Concurrent control of generator and subroutine in Python

Question

Given your sample code:

def main(init):
    def report(x):
        print x
    bigop(init, report)

However, I don't think that's what you're looking for here. Presumably you want report to feed data into view in some way.

You can do that by turning things around—instead of view being a generator that drives another generator, it's a generator that's driven by an outside caller calling send on it. For example:

def view():
    while True:
        value = yield
        print value
def main(init):
    v = view()
    v.next()
    def report(x):
        v.send(x)
    bigop(init, report)

But you said that view can't be changed. Of course you can write a viewdriver that yields a new object whenever you send it one. Or, more simply, just repeatedly call view([data]) and let it iterate over a single object.

Anyway, I don't see how you expect this to help anything. bigop is not a coroutine, and you cannot turn it into one. Given that, there's no way to force it to cooperatively share with other coroutines.

If you want to interleave processing and reporting concurrently, you have to use threads (or processes). And the fact that "REPORT must finish at each step before BIGOP continues" is already part of your requirements implies that you can't safely do anything concurrent here anyway, so I'm not sure what you're looking for.

If you just want to interleave processing and reporting without concurrency—or periodically hook into bigop, or other similar things—you can do that with a coroutine, but it will have exactly the same effect as using a subroutine—the two examples above are pretty much equivalent. So, you're just adding complexity for no reason.

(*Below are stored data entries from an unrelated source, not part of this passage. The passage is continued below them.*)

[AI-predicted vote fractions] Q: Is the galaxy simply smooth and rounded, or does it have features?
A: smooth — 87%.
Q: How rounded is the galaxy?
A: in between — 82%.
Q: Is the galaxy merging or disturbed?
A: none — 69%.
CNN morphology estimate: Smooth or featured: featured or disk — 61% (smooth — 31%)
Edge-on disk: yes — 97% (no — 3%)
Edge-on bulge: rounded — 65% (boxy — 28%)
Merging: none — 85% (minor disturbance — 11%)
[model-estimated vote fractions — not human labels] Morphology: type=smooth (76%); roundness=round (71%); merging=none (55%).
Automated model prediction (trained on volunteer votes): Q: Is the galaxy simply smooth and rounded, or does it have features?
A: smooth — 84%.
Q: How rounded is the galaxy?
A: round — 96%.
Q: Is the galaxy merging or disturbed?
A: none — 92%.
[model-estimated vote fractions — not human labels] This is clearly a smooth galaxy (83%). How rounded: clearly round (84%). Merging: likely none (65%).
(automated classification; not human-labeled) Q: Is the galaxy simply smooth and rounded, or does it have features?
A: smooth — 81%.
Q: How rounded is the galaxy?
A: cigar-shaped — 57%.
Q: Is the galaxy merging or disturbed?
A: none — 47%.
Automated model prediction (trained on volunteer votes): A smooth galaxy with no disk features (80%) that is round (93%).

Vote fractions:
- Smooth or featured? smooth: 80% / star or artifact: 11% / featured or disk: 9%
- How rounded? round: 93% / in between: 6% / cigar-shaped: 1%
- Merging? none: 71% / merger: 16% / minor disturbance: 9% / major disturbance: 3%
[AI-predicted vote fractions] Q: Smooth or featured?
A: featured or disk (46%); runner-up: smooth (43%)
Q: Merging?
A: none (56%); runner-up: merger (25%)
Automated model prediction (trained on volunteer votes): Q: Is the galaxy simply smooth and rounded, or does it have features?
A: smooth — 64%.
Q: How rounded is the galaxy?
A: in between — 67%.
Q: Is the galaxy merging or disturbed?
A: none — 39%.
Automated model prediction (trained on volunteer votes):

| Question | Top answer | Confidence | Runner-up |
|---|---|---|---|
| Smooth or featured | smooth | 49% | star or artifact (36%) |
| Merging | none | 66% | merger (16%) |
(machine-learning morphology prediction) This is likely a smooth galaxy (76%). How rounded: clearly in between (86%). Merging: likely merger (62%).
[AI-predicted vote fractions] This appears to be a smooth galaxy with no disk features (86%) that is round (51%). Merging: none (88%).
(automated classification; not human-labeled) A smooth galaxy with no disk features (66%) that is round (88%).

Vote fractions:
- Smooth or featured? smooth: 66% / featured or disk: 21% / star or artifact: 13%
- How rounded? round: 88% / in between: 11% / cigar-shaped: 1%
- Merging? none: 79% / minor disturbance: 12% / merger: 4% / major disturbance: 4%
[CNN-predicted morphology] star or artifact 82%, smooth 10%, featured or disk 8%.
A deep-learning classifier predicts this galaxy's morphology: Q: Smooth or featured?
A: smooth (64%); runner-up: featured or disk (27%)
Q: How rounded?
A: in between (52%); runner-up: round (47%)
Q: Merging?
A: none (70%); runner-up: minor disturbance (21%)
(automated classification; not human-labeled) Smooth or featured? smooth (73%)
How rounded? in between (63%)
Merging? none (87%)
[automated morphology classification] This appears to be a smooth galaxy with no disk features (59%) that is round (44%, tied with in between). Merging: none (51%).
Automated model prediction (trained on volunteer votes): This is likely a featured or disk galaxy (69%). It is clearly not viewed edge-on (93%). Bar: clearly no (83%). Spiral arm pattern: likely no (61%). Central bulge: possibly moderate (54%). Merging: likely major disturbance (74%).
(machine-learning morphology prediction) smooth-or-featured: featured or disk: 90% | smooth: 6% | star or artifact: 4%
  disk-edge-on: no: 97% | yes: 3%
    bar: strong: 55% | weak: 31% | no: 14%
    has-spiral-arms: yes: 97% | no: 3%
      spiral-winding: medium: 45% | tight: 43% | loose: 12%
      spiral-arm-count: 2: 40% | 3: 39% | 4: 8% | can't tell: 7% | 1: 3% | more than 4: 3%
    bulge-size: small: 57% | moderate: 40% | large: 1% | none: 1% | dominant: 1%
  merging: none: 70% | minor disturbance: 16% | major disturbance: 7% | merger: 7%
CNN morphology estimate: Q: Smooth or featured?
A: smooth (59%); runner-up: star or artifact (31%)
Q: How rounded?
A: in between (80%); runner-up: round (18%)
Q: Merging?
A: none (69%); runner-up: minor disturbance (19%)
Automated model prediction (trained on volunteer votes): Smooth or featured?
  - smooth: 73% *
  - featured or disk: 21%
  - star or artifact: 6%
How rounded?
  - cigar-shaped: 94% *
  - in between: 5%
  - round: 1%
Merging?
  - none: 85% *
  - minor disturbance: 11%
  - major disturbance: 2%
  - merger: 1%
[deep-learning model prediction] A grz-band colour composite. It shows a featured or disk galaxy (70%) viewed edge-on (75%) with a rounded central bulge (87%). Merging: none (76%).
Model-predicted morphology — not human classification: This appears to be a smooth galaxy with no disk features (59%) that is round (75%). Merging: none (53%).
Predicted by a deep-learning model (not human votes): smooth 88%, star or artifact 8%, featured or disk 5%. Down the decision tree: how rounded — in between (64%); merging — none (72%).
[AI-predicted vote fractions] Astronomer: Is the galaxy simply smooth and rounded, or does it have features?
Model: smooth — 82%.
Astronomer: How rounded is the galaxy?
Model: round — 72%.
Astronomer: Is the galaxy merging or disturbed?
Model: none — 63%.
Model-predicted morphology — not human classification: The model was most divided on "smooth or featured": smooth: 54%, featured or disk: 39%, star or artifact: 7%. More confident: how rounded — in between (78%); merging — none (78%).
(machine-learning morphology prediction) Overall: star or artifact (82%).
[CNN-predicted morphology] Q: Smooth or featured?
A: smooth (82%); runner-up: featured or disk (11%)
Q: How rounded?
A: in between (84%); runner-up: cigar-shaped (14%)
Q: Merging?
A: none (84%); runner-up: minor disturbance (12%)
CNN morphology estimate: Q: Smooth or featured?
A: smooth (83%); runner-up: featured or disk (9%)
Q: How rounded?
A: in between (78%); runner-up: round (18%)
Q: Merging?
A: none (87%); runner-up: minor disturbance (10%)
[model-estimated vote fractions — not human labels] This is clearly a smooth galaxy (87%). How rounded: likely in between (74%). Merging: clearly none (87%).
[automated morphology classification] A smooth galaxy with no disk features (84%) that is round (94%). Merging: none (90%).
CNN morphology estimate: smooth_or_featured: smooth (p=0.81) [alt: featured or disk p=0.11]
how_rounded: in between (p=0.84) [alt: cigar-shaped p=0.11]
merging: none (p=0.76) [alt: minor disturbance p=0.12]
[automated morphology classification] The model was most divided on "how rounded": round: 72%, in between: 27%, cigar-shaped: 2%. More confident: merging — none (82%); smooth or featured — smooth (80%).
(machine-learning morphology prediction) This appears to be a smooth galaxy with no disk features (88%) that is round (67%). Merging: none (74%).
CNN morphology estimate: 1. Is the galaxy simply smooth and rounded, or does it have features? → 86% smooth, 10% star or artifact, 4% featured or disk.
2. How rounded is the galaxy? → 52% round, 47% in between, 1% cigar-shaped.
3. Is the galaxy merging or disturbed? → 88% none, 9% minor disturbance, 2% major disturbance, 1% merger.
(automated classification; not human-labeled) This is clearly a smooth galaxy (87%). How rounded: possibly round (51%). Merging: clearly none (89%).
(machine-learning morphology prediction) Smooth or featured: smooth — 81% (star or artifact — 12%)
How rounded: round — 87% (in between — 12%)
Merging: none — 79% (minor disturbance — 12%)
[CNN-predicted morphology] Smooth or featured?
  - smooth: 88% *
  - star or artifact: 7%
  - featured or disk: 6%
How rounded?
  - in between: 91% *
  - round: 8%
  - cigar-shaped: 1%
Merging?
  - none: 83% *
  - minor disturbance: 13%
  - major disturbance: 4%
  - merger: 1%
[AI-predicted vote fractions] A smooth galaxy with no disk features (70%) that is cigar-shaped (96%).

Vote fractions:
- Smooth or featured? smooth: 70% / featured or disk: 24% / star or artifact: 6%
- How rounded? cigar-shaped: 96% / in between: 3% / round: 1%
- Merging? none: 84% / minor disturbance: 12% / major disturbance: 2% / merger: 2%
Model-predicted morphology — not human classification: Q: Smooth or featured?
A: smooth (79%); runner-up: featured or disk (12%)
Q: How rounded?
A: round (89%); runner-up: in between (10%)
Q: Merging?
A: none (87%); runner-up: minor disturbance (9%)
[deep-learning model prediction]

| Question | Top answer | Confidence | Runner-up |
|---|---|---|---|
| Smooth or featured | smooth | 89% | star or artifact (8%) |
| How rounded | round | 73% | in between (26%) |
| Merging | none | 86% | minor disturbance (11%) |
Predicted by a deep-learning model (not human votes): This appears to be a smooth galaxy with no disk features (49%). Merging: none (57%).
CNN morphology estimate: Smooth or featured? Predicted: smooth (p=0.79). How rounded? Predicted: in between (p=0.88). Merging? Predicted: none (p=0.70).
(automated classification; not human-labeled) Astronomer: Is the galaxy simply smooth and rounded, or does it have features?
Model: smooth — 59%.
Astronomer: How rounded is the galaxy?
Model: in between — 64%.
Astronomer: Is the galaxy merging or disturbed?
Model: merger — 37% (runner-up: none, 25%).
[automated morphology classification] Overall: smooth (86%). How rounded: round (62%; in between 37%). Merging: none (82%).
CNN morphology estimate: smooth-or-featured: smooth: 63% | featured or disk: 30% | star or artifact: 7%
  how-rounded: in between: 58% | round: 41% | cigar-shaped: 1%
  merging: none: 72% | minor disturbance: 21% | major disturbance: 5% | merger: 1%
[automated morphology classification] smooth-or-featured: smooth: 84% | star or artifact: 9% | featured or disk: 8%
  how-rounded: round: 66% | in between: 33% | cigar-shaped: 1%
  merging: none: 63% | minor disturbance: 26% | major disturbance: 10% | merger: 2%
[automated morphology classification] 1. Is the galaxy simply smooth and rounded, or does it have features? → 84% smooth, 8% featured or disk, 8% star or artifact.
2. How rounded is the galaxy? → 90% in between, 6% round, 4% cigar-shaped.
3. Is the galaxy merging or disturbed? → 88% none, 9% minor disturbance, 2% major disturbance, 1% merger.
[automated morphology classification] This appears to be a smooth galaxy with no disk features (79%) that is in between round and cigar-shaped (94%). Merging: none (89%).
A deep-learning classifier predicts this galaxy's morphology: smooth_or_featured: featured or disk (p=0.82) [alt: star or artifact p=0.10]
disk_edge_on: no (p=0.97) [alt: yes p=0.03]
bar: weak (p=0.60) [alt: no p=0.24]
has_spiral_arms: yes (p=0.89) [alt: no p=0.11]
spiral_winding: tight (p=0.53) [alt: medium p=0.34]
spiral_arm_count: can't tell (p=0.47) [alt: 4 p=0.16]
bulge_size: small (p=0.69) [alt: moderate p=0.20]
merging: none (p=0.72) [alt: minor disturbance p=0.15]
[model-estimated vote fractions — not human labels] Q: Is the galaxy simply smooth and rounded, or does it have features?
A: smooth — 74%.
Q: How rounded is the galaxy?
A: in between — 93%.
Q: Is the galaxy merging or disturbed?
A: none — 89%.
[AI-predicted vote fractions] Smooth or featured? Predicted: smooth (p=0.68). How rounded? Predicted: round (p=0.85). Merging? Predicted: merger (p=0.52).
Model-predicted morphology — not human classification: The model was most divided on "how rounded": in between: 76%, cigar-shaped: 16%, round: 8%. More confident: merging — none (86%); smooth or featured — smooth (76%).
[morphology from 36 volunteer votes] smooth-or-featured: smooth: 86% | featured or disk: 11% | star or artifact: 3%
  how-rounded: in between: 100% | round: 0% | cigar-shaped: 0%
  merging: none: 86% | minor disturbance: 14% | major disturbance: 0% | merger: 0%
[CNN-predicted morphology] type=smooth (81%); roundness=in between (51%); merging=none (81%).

(If bigop is I/O bound, you could use greenlets, and monkeypatch the I/O operations to asyncify them, as gevent and eventlet do. But if it's CPU-bound, there would be no benefit to doing so.)

Elaborating on the viewdriver idea: What I was describing above was equivalent to calling view([data]) each time, so it won't help you. If you want to make it an iterator, you can, but it's just going to lead to either blocking bigop or spinning view, because you're trying to feed a consumer with a consumer.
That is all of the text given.